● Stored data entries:
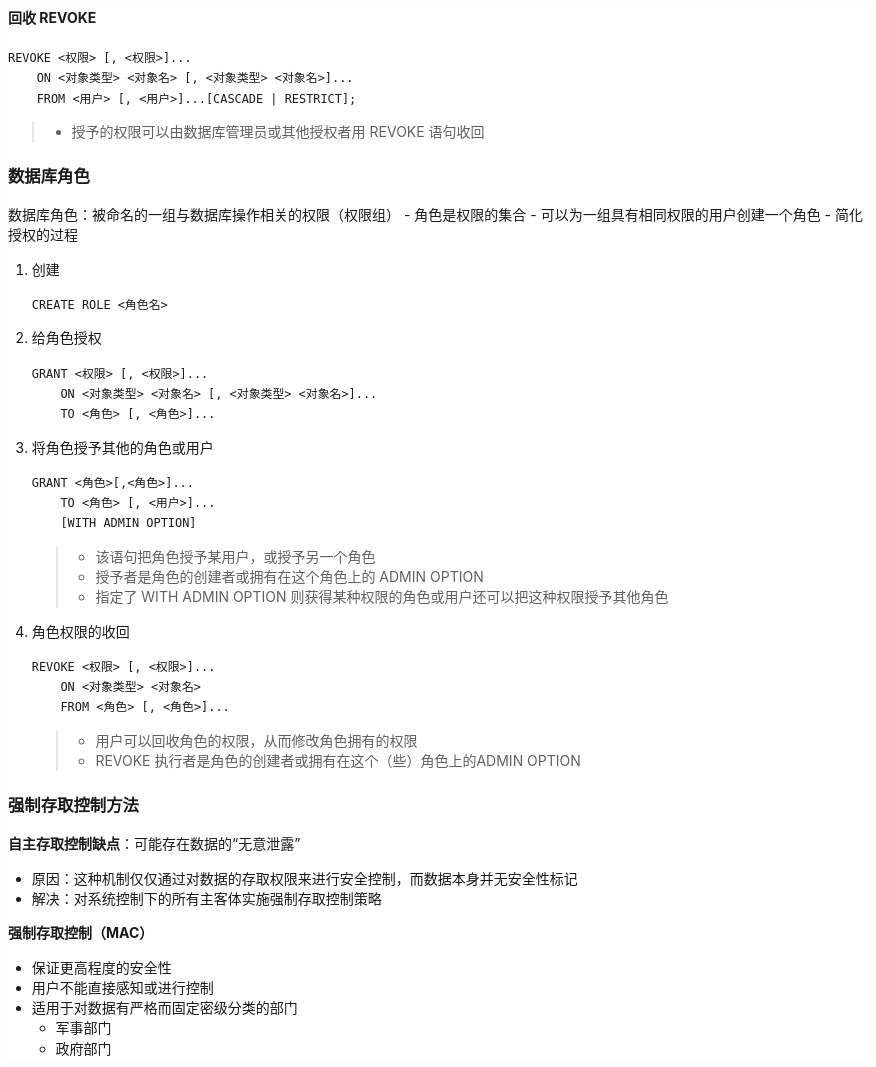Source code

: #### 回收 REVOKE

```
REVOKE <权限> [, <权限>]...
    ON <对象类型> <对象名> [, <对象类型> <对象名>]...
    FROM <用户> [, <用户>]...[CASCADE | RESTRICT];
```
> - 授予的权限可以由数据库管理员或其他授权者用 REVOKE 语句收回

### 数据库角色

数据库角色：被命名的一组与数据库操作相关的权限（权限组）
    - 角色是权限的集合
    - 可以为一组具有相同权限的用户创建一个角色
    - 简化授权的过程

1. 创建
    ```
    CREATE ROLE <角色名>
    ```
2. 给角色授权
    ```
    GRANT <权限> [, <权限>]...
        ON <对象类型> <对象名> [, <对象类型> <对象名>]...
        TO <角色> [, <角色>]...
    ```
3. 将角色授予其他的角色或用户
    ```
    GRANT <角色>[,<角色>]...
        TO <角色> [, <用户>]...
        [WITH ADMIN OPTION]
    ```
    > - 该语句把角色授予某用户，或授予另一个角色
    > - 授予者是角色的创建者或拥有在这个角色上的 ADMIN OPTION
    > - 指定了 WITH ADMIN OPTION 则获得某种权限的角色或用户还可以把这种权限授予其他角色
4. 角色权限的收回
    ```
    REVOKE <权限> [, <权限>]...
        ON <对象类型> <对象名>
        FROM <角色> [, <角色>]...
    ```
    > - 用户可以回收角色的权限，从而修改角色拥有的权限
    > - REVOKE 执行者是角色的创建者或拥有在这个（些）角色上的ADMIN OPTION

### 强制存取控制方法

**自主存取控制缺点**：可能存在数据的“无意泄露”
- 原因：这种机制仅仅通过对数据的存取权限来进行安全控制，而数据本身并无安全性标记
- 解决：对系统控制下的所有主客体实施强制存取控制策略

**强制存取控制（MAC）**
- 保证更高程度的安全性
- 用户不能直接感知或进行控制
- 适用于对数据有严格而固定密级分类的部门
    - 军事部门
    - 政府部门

...

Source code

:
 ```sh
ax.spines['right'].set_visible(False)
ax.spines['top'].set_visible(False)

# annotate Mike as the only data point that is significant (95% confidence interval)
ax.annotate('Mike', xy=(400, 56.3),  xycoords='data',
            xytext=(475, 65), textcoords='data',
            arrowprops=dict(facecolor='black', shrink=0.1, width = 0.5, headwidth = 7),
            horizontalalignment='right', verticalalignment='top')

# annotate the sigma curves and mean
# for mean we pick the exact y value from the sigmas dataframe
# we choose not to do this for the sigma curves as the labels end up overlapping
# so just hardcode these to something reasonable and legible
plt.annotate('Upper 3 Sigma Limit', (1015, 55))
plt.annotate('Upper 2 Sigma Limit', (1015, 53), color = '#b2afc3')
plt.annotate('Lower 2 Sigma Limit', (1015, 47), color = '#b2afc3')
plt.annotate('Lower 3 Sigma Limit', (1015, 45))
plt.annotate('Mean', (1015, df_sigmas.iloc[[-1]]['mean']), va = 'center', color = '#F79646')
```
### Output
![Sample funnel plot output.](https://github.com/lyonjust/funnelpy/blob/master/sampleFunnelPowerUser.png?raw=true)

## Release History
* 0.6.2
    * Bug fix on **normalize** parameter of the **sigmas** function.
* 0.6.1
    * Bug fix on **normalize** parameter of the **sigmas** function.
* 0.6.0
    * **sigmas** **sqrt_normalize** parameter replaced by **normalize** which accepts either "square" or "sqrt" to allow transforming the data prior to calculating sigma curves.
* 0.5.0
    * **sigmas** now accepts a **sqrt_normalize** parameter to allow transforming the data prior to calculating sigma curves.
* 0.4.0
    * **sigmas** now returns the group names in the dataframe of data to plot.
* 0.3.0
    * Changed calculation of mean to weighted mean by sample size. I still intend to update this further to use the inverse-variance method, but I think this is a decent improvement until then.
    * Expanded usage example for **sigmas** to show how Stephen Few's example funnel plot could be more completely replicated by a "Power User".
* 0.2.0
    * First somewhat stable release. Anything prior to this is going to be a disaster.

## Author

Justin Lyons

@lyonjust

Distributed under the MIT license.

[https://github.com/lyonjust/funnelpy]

● Goal of the exercise:
With "right" as the string to find, copy every line of the records that holds it.

● Result:
ax.spines['right'].set_visible(False)
            horizontalalignment='right', verticalalignment='top')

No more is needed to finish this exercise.